There has previously been perfect competition between workers in 
the industry. The trade union is now formed and goes to the 
employers. They agree that every man whom they employ will, in 
future, be paid £35 a week, neither less nor more. Let us also 
assume that the agreement is put into force completely, and that 
once it is in operation the trade union indulges in no strikes, and 
the employers in no lockouts. Work goes on as usual. What will be 
the result? 
We shall confine our attention to situations where a trade 
union presses for a higher wage but does not make any 
stipulations about the numbers of workers to be employed. In fact, 
of course, being a monopolist, a trade union will have to take 
account of the fact that a rise in the price of labour will probably 
alter the amount demanded. In practice, the main concern of trade 
unions is with the level of wagers, if only because it is almost 
impossible to control levels of employment. We assume here that 
when a wage-bargain is made, all members of the union are 
prepared to offer their services at the agreed wage. The supply 
curve of labour is therefore a horizontal straight line at this wage. 

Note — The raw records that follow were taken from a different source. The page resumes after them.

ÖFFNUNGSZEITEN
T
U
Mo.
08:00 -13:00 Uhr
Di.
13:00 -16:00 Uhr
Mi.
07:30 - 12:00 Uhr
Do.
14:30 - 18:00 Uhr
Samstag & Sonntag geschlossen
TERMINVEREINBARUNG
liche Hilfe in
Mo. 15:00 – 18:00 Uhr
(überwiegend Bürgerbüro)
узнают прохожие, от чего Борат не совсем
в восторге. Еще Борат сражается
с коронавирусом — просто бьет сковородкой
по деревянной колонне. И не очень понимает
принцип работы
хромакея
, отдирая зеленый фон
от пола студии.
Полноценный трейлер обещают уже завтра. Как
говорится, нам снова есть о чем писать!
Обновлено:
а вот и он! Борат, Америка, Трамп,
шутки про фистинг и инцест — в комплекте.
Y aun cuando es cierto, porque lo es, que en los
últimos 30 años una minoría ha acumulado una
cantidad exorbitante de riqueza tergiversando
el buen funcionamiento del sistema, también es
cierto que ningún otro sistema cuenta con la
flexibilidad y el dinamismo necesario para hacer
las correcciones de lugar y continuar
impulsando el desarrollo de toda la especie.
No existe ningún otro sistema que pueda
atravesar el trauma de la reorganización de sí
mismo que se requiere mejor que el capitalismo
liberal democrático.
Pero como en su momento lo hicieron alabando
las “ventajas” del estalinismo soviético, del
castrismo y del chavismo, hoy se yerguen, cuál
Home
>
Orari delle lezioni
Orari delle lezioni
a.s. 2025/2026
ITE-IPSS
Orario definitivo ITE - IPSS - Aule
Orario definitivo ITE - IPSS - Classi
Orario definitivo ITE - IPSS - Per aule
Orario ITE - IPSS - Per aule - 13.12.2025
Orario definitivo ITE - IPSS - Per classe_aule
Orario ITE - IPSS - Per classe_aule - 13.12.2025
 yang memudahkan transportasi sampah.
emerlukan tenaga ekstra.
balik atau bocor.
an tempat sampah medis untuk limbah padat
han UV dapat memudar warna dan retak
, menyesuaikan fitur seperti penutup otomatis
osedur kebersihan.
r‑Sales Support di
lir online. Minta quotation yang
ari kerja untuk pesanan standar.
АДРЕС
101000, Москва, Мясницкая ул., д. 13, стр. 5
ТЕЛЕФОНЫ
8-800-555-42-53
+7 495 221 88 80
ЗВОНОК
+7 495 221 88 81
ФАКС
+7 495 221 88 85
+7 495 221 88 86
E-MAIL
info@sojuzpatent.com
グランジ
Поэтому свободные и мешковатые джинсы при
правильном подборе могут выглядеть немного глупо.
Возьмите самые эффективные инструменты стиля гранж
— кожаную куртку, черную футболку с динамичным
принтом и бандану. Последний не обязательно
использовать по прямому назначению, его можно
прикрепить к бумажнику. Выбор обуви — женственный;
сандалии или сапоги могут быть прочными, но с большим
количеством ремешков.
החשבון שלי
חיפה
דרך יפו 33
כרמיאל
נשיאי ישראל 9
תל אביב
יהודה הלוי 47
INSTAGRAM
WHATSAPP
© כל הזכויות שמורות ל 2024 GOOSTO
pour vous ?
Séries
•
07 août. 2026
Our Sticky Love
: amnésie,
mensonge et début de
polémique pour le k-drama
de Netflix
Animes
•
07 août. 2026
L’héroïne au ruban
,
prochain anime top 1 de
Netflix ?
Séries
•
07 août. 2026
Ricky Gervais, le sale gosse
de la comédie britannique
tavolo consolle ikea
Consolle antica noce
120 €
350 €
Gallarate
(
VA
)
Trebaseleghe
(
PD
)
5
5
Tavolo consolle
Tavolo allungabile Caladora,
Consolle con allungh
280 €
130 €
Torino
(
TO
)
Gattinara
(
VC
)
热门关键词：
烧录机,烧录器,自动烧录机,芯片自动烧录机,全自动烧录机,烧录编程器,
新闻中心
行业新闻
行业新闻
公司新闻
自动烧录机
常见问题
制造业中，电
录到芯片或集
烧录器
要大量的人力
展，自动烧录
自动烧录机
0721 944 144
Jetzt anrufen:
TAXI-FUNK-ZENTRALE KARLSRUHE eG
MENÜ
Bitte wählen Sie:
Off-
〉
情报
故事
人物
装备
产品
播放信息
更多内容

Clearly, the conditions of demand and supply for labour are 
altered. Instead of perfect competition between sellers in the 
labour market, there is monopoly. If the marginal revenue 
productivity curve for labour slopes downwards, there is a distinct 
possibility that fewer workers will now be employed. For the 
supply curve of labour will become horizontal instead of being 
vertical or upward-sloping, and we are assuming that the 
equilibrium wage will rise too. Workers are unlikely to combine in 
trade unions except with the aim of raising wages. 
However, the problem is complex. The results of collective 
bargaining will differ according to circumstances in the markets for 
the factor and the product. There are four main combinations of 
circumstances, assuming as we shall do throughout that there is 
perfect competition between buyers in the product market. Now 
that there is collective bargaining, we are also assuming that there 
is monopoly instead of perfect competition between sellers in the 
labour market. The four possible situations are these: (a) Perfect 
competition between sellers in the product market and between 


buyers in the labour market, (b) Perfect competition between 
sellers in the product market, but a monopsonist buying in the 
labour market, (c) A monopolist seller in the product market but 
perfect competition between buyers in the labour market, (d)
monopolist selling in the product market and a monopsonist 
buying in the labour market. We shall consider the results of the 
advent of a trade union in each of these four cases.